Nor is it an imaginative stretch in today's California to predict that such "insider" status could be accorded -- by mere appointment of the favored person to some advisory committee -- to political supporters or even campaign contributors.

There are two ways in which a legislative body may collectively receive citizens' advice on sensitive as well as routine matters. One is at the initiative of the citizen, by availing himself or herself of the opportunity to address the body at a public meeting or to send a letter to the body. These channels of communication have the added advantage -- for the community especially -- of being conducted on the public record. The other means of getting public advice and participation is through appointment of an advisory committee including citizens who are not agents or employees of the agency in questions. That process also involves communication at open meetings and, in any final report, on the public record.
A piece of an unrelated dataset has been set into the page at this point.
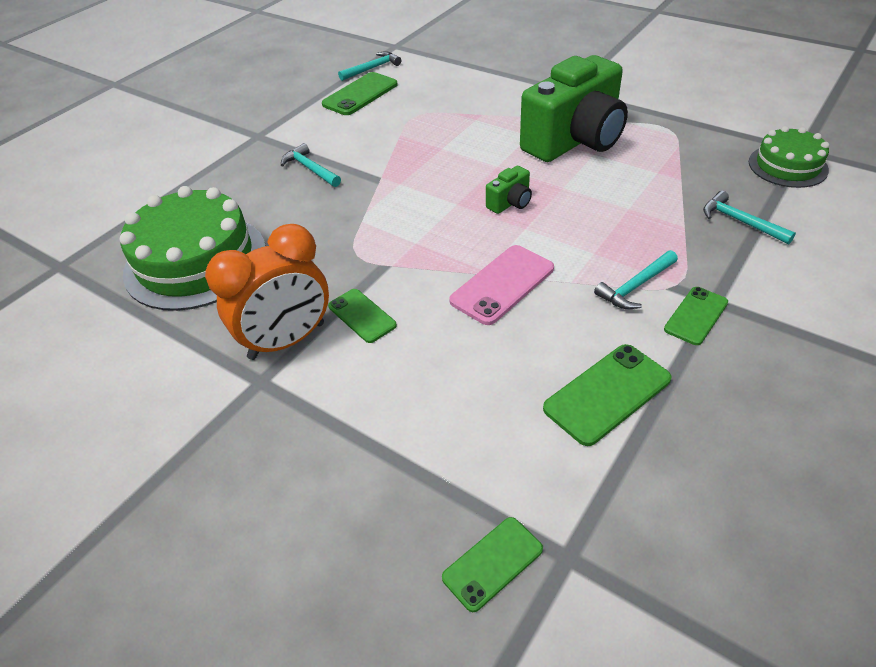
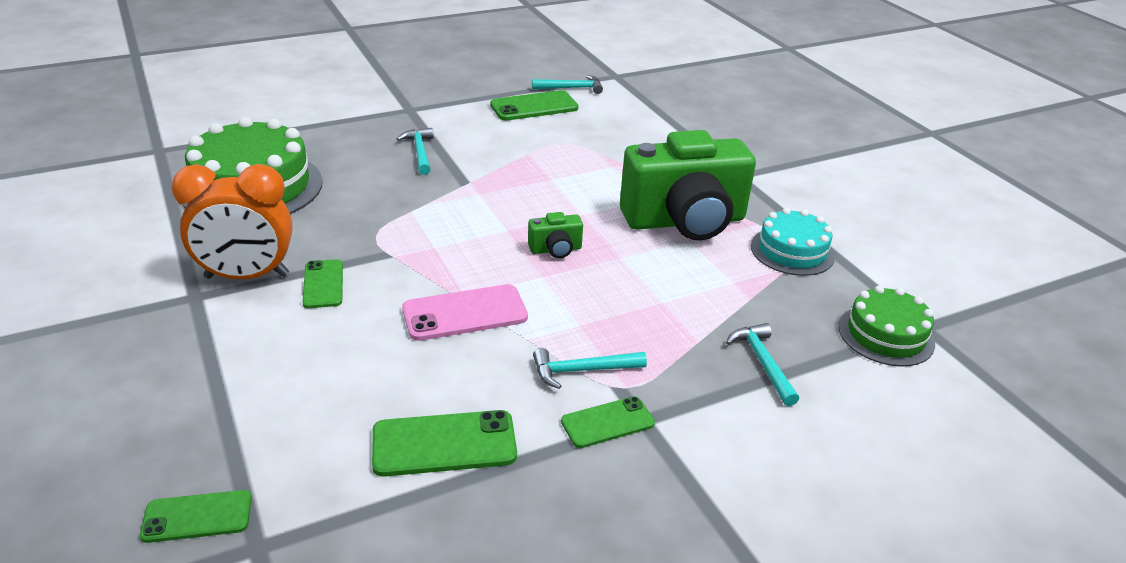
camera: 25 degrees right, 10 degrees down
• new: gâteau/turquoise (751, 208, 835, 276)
In contrast, secret advisory processes are troubling because there is no way for the public to determine what the advice is, or indeed whether it involves some special interest or influence that at the very least should be publicly detectable.
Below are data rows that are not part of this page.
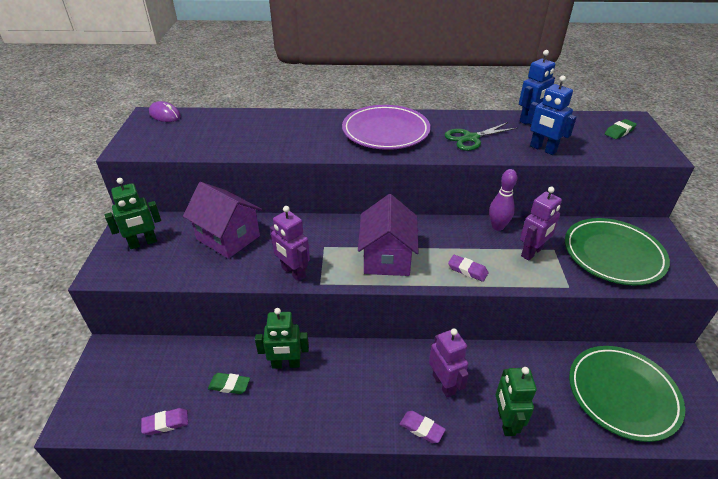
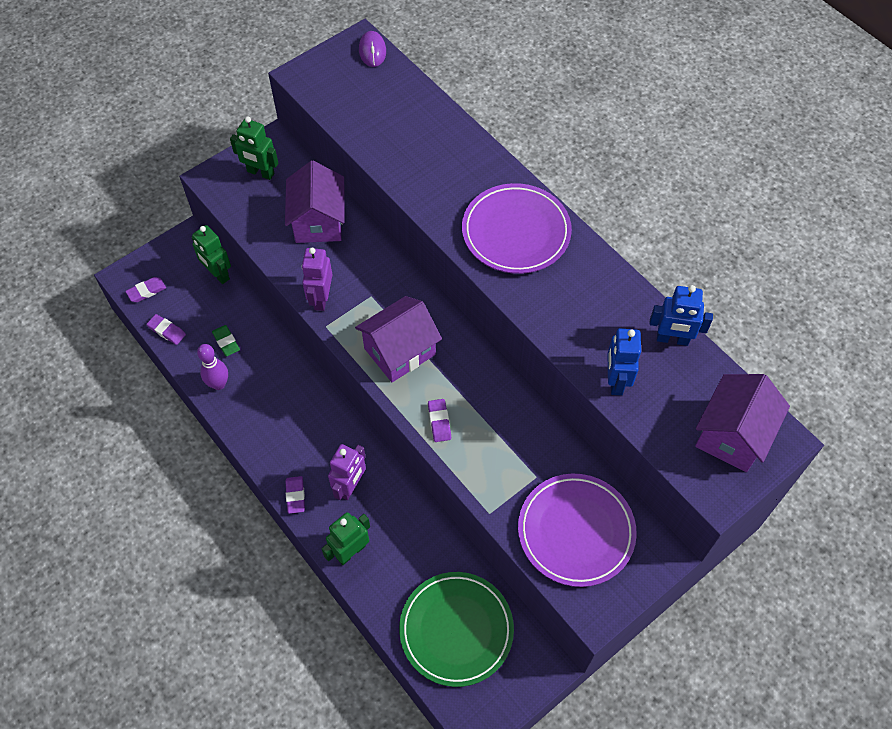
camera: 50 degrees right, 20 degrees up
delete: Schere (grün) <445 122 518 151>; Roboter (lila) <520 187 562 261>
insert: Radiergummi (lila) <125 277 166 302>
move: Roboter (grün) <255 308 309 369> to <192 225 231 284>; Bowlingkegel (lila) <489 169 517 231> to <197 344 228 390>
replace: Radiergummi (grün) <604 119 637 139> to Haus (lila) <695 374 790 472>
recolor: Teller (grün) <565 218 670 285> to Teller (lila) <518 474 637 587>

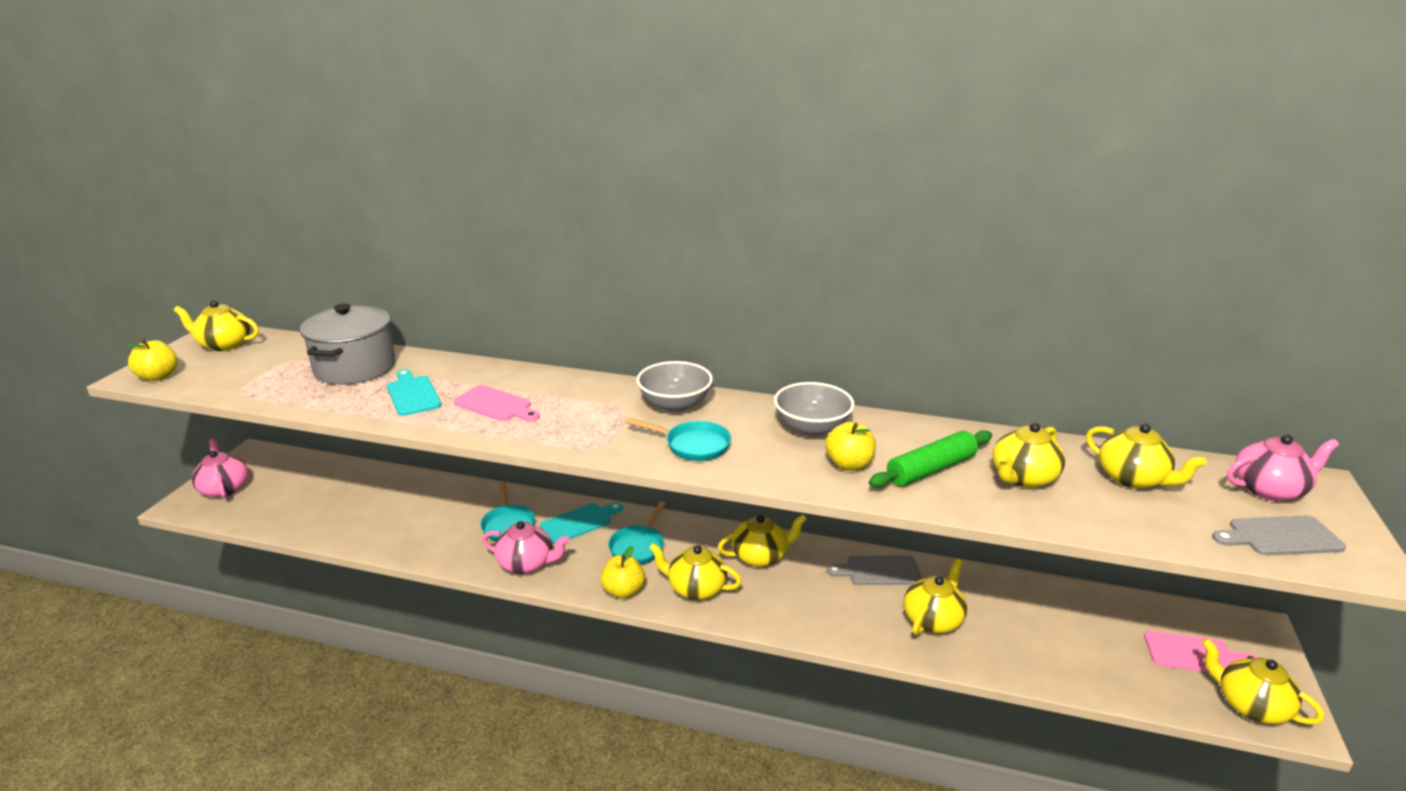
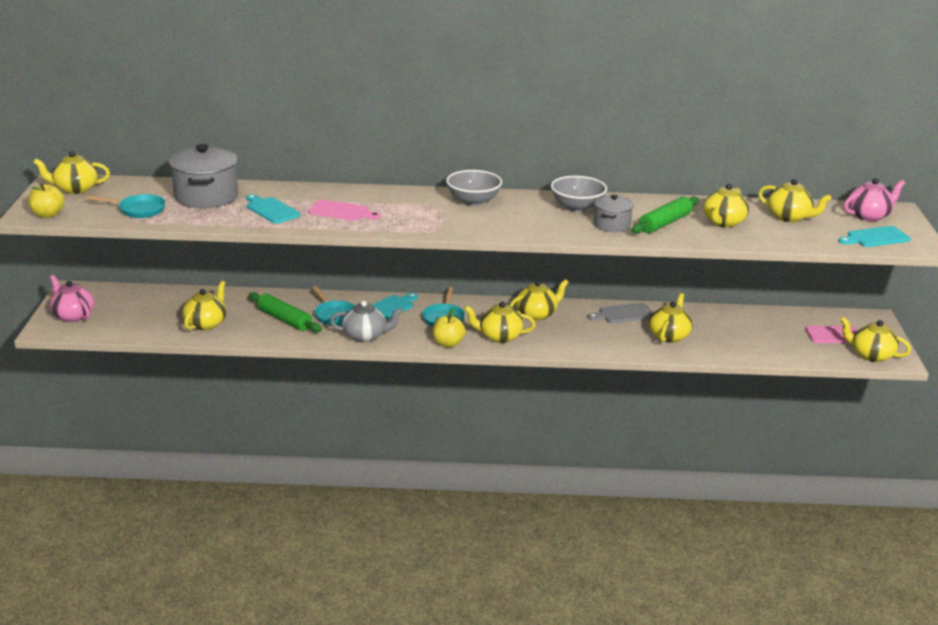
camera: 15 degrees left, 0 degrees up
insert: Teekanne (gelb) <182 281 226 330>; Nudelholz (grün) <249 292 322 332>
move: Pfanne (türkis) <626 418 731 461> to <87 194 166 218>
replace: Apfel (gelb) <825 422 876 471> to Kochtopf (grau) <594 195 634 232>
recolor: Teekanne (rosa) <482 521 569 574> to Teekanne (grau) <330 301 403 342>; Schneidebrett (grau) <1212 516 1346 556> to Schneidebrett (türkis) <838 226 911 247>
At the very least -- in the best possible world where undue influence or corruption were not real dangers -- it is simply antidemocratic that a handful of persons should, by virtue of simple discretionary "official" appointment, be deemed privy to a level of confidence and informed involvement with government that is denied to the majority of the community. Nothing in the Brown Act, certainly, contemplates or is consistent with such a two-tiered distribution of civic rights.

There are situations in which small samples of the citizenry are and always have been given some degree of confidentiality for their role in official fact-gathering or deliberative processes, or both. The grand and petit juries, however, are performing very different and very closely supervised functions. They are not simply invited into the councils of the elected government for an elite share in necessarily confidential matters. And they play a role which institutionally is designed to be shared as widely as possible by ordinary people, not as experts or interested players, but precisely as disinterested ... ordinary people.

If a government body wishes to open its lawfully and ordinarily closed doors to the observation or participation of those who are neither its employees nor its agents, let it throw the doors wide open and extend the opportunity to all.